The Supreme Court's recent decision to allow parents to stop their newborn children from being tested for phenylketonuria, or PKU, has put the spotlight on medical genetic-screening programmes.
Screening for PKU and other conditions can contribute to personal and public health, as Dr David McConnell, who is professor of medical genetics at Trinity College, Dublin, said at a conference last week.
He called for more genetic-screening initiatives, but warned that we need to tease out their social, political and legal bases.
Iceland is a good example. Its government is setting up a family and health database, to cover the entire population.
The genetic information it contains will reveal much about people's predisposition to heart disease and cancer, as well as to more gene-specific illnesses.

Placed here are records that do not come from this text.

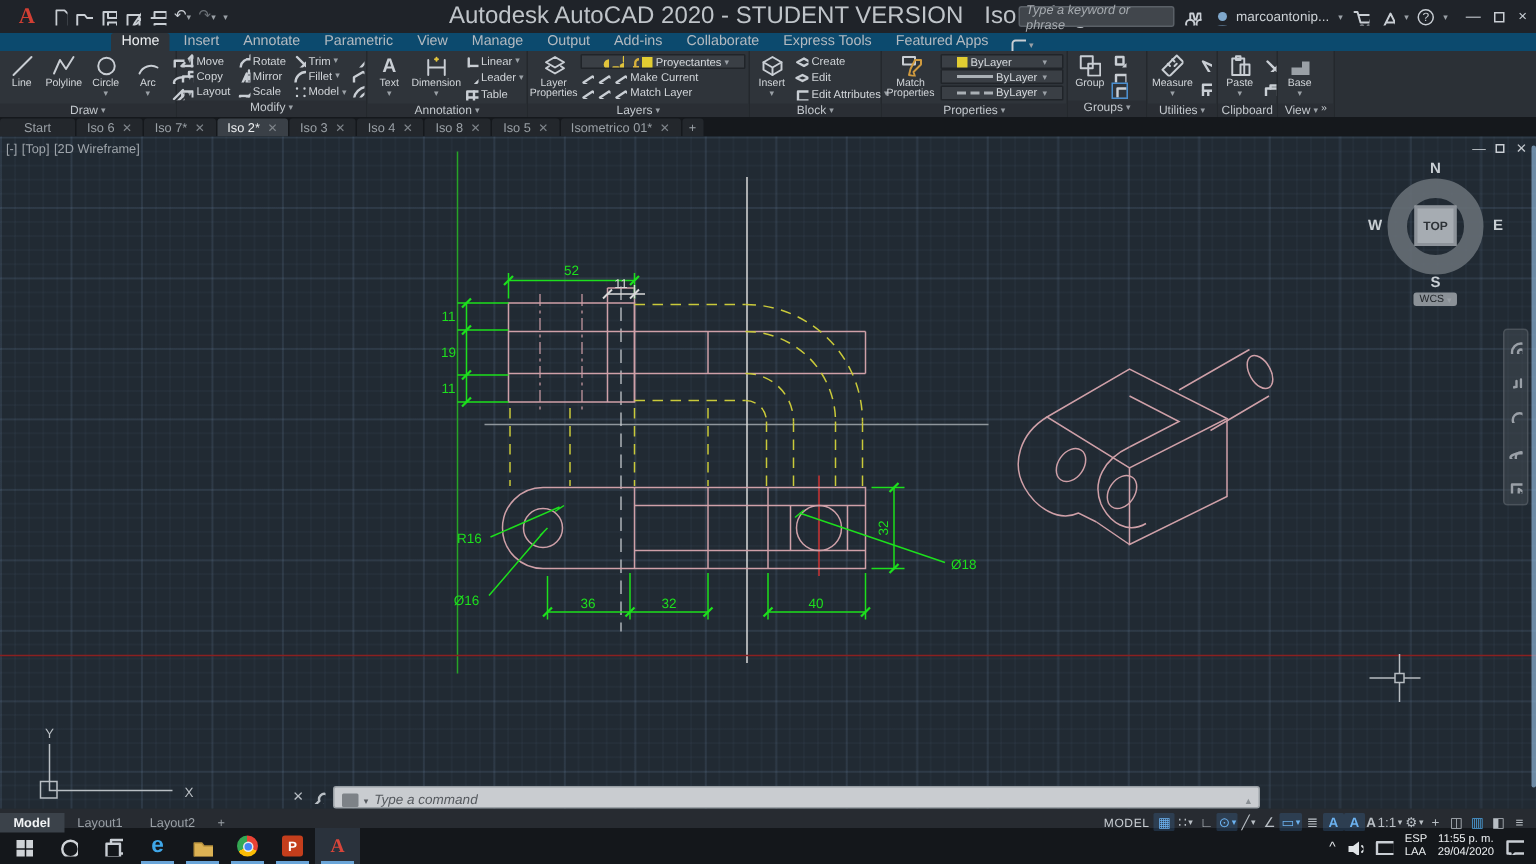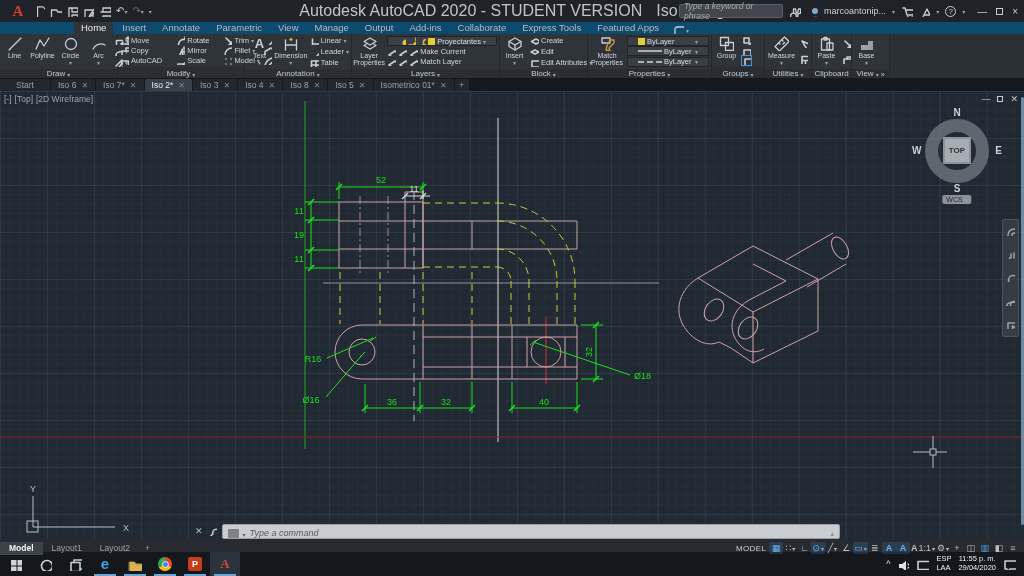--- a/index.html
+++ b/index.html
@@ -37,7 +37,7 @@
   .bigbtn .ic{width:15px;height:15px}
   .sidecol{display:flex;flex-direction:column;justify-content:space-around;padding:0}
   .srow{display:flex;align-items:center;gap:2px;font-size:7.5px;height:10px;color:#d2d6da;white-space:nowrap}
-  .mgrid{display:grid;grid-template-rows:repeat(3,1fr);grid-auto-flow:column;column-gap:14px}
+  .mgrid{display:grid;grid-template-rows:repeat(3,1fr);grid-auto-flow:column;column-gap:4px}
   .lcol{display:flex;flex-direction:column;justify-content:space-between;padding:1px 0}
   .ldrop,.pdrop{display:flex;align-items:center;gap:2px;background:#3a3f45;border:1px solid #202429;border-radius:1px;height:10px;font-size:7.5px;padding:0 10px;color:#d6dade;white-space:nowrap}
   .sw{width:7px;height:7px;background:#e2cd32;flex:none}

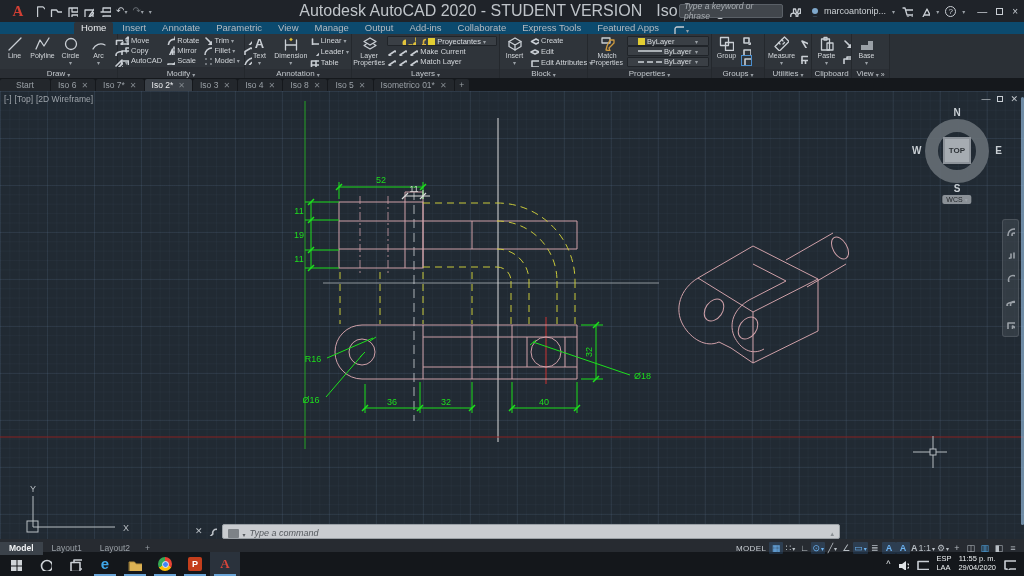--- a/index.html
+++ b/index.html
@@ -260,7 +260,7 @@
               <rect x="1.5" y="5" width="7" height="7"></rect>
               <path d="M10 8.5h5m-2.5-2l2.5 2-2.5 2"></path>
             </svg>
-            <span>AutoCAD</span>
+            <span>Layout</span>
           </span>
         <span class="srow">
             <svg class="icS">

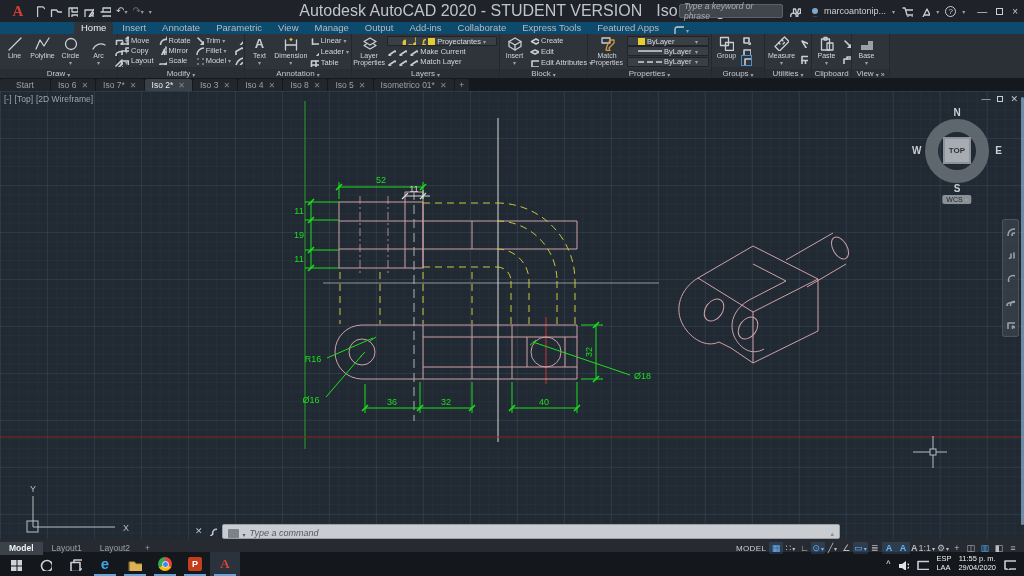--- a/index.html
+++ b/index.html
@@ -32,7 +32,7 @@
   .ribbon{height:44px;background:#2f343a;display:flex;align-items:stretch}
   .panel{display:flex;flex-direction:column;border-right:1px solid #24282d}
   .pbody{flex:1;display:flex;align-items:stretch;padding:1px 2px;gap:3px}
-  .plabel{height:11px;background:#2a2e34;display:flex;align-items:flex-end;justify-content:center;gap:2px;font-size:8px;color:#c3c8cd}
+  .plabel{height:11px;background:#2a2e34;display:flex;align-items:flex-start;justify-content:center;gap:2px;font-size:8px;color:#c3c8cd}
   .bigbtn{display:flex;flex-direction:column;align-items:center;justify-content:flex-start;gap:1px;padding:1px 1px;font-size:7px;line-height:1.05;text-align:center;color:#d2d6da;min-width:25px}
   .bigbtn .ic{width:15px;height:15px}
   .sidecol{display:flex;flex-direction:column;justify-content:space-around;padding:0}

Unsurprisingly, the initiative is controversial. Other countries will be watching to see if Icelanders can keep the database confidential, and whether the information on it is used for discrimination.
Farther down the line, the programme's social benefits will have to be assessed - will screening have made people healthier, for example?
We tend to think of genetic disease in terms of childhood illnesses such as PKU. But the current wave of research will have as much impact on adults as on children.
A woman may discover she has the BRCA1 gene, which means she has a very high chance of developing breast cancer at a relatively young age. Some women in this position have opted for double mastectomies, in order to forestall the disease.
Genetic screening can even influence our suitability for a particular job. Dr Robert Goldberg, a former president of the American College of Occupational and Environmental Medicine, was in Dublin recently to address the Royal College of Physicians of Ireland.
Speaking about the impact of genomics - the study of genes - on occupational health, he listed a number of areas where genetic links to workplace disease have already been discovered.
Asbestos workers with the GSTM1 gene have a much higher chance of developing mesothelioma, a rare form of lung cancer; those who work with isocyanates - volatile liquids used in the electronics industry - and have an HLA genotype are more likely to develop occupational asthma.
Liver cancer is normally quite rare. If you work with vinyl chloride and have the P53 gene, however, your chances of developing a liver tumour are much higher. Researchers believe the combination of the gene and exposure start carcinogenesis.
The real challenge for society is that you can now test for genetic risk. So what do you do with those who test positive? Do you stop them working in that industry? Or do you introduce a lower vinyl-chloride exposure level for workers with the gene?
If the test is done as part of workplace-health promotion, who owns the genetic information? Is it the worker or the company? Can it be disclosed to an insurance company?
Doctors and personnel managers have to consider the choice-versus-mandate dilemma. In other words, do you ask vinyl-chloride workers to be tested or do you make them be tested?
There is a strong argument to keep all genetic information private. If we knew we were at risk of a disease, most of us would take preventive measures, to protect our health.
Were the information to become public, insurance companies might penalise us based on our genetic predisposition to illness, which would probably make most of us extremely reluctant to be screened, despite its preventive value.
The scientific discoveries will continue apace. The question for us to consider is whether we can deal with the legal, ethical and social implications of genetic screening for disease.